Apart from door-to-door visit, Matilda provides medicines, helps expecting mothers to visit hospitals and in their deliveries. Her other regular tasks include antenatal/postnatal check-ups, immunisation, sanitisation, promoting hygiene, administering polio and other vaccines, conducting surveys and so on.

With the outbreak of Coronavirus pandemic in 2019, she had to work for additional hours as a Covid-19 warrior. However, with a meagre income of Rs 4,500, she has been struggling to run her household.

Matilda’s husband is a farmer and she has two children who are studying. She also does tailoring work to make ends meet.

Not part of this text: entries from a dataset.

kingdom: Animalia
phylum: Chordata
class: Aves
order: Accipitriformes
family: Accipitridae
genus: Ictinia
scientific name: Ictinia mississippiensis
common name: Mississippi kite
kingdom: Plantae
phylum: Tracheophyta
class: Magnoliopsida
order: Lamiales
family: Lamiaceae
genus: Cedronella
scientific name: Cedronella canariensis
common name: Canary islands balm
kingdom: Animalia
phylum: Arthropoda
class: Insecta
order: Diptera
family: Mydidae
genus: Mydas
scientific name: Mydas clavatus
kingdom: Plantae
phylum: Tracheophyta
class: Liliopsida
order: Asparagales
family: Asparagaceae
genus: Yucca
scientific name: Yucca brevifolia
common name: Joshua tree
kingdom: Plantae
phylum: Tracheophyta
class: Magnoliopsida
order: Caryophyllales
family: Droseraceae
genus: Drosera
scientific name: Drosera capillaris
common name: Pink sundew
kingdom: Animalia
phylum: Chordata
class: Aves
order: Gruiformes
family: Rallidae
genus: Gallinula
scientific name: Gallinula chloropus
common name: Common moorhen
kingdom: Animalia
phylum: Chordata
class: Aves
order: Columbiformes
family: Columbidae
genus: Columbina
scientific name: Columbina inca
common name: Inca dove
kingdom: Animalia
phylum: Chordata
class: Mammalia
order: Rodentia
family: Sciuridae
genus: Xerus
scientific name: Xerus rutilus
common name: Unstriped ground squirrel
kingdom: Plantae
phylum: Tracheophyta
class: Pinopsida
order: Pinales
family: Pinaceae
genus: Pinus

Matilda had tested positive for Covid during the second wave of the pandemic and had to rejoin work in just two weeks. “I had to manage both—field work and family during the lockdown. I have two children and sometimes, I used to ignore them for my duty. At a time when people stayed indoors, I used to visit homes to visit houses for health check-ups and educate the villagers about the new virus,” she said.

Prasing Matilda’s efforts, a local of Gargadbahal village said “When any villager suffers from cold and cough, she gives medicines. But in case of serious situation, she herself calls upon ambulance and takes them to hospital.”

Matilda’s daughter said, “She loves helping people in need. Though we are always worried for her as might contract Covid-19 anytime, she is a health worker and it’s her duty.”